» **DESCRIPTION OF THE TASK**
Rewrite the entries below with "True or false?" swapped for "Correct or incorrect?" and everything else left unchanged, omitting the pictures.

» **PROVIDED RECORDS**
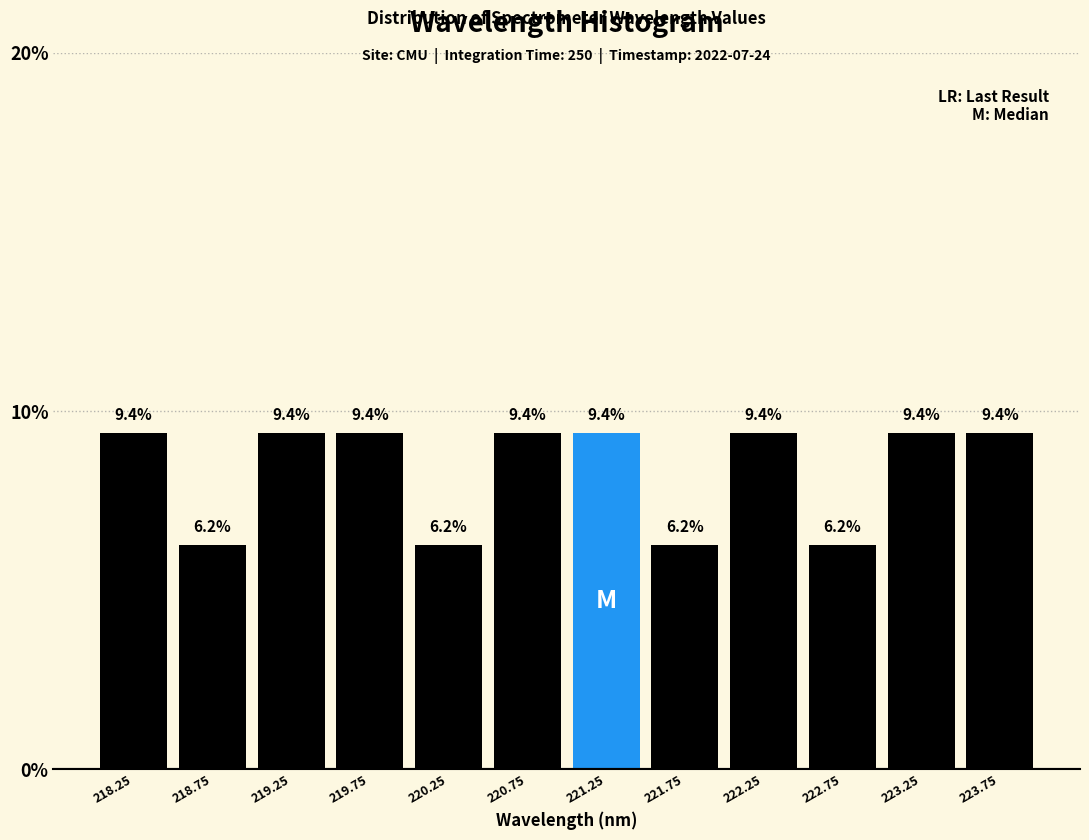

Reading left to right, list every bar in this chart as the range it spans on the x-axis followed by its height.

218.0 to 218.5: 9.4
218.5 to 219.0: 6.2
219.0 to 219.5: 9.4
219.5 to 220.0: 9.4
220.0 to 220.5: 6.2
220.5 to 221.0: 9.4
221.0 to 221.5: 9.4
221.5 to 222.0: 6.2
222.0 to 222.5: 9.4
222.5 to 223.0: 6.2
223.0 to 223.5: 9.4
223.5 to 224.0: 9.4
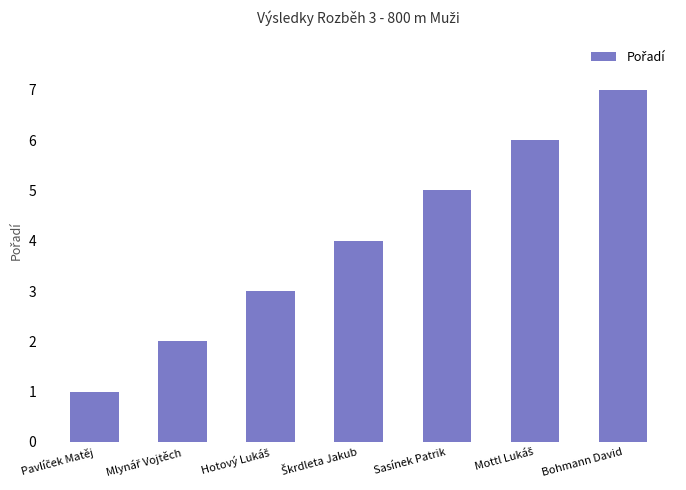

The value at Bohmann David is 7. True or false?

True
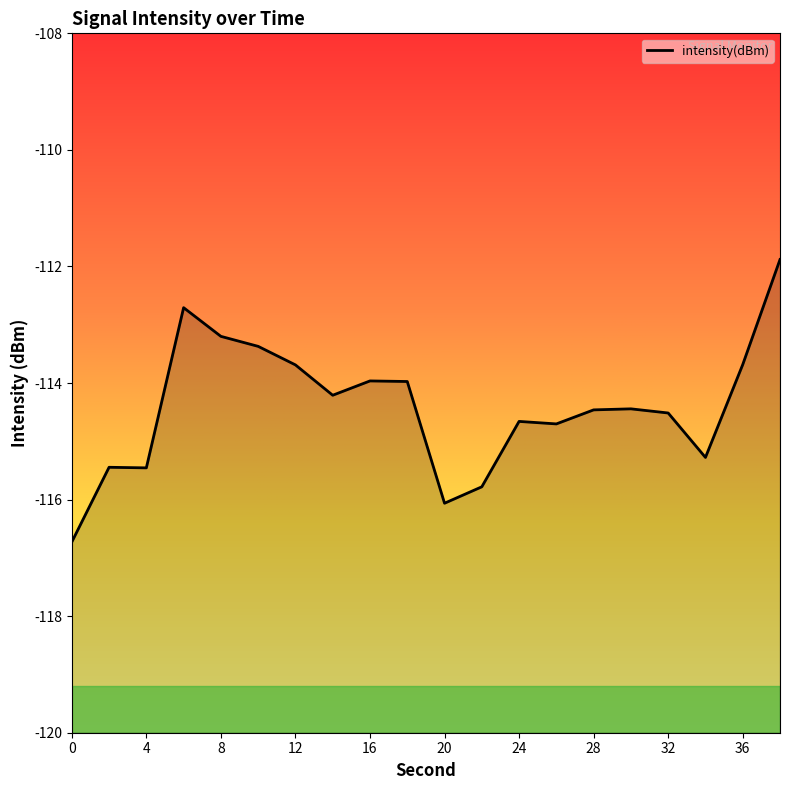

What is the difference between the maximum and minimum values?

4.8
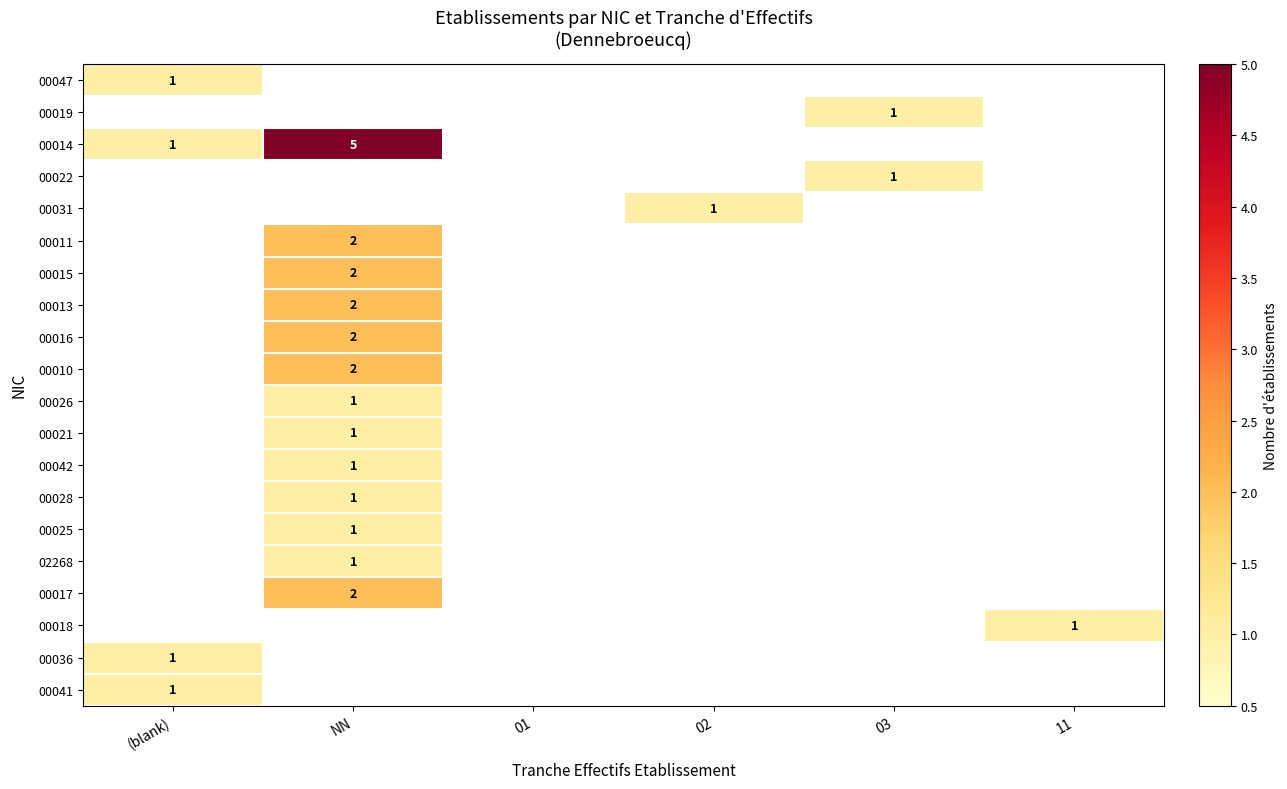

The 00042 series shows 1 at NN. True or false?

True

» **TASK OUTPUT**
Reading left to right, list every bar in this chart as the range it spans on the x-axis followed by its height.

218.0 to 218.5: 9.4
218.5 to 219.0: 6.2
219.0 to 219.5: 9.4
219.5 to 220.0: 9.4
220.0 to 220.5: 6.2
220.5 to 221.0: 9.4
221.0 to 221.5: 9.4
221.5 to 222.0: 6.2
222.0 to 222.5: 9.4
222.5 to 223.0: 6.2
223.0 to 223.5: 9.4
223.5 to 224.0: 9.4

The value at Bohmann David is 7. Correct or incorrect?

True

What is the difference between the maximum and minimum values?

4.8

The 00042 series shows 1 at NN. Correct or incorrect?

True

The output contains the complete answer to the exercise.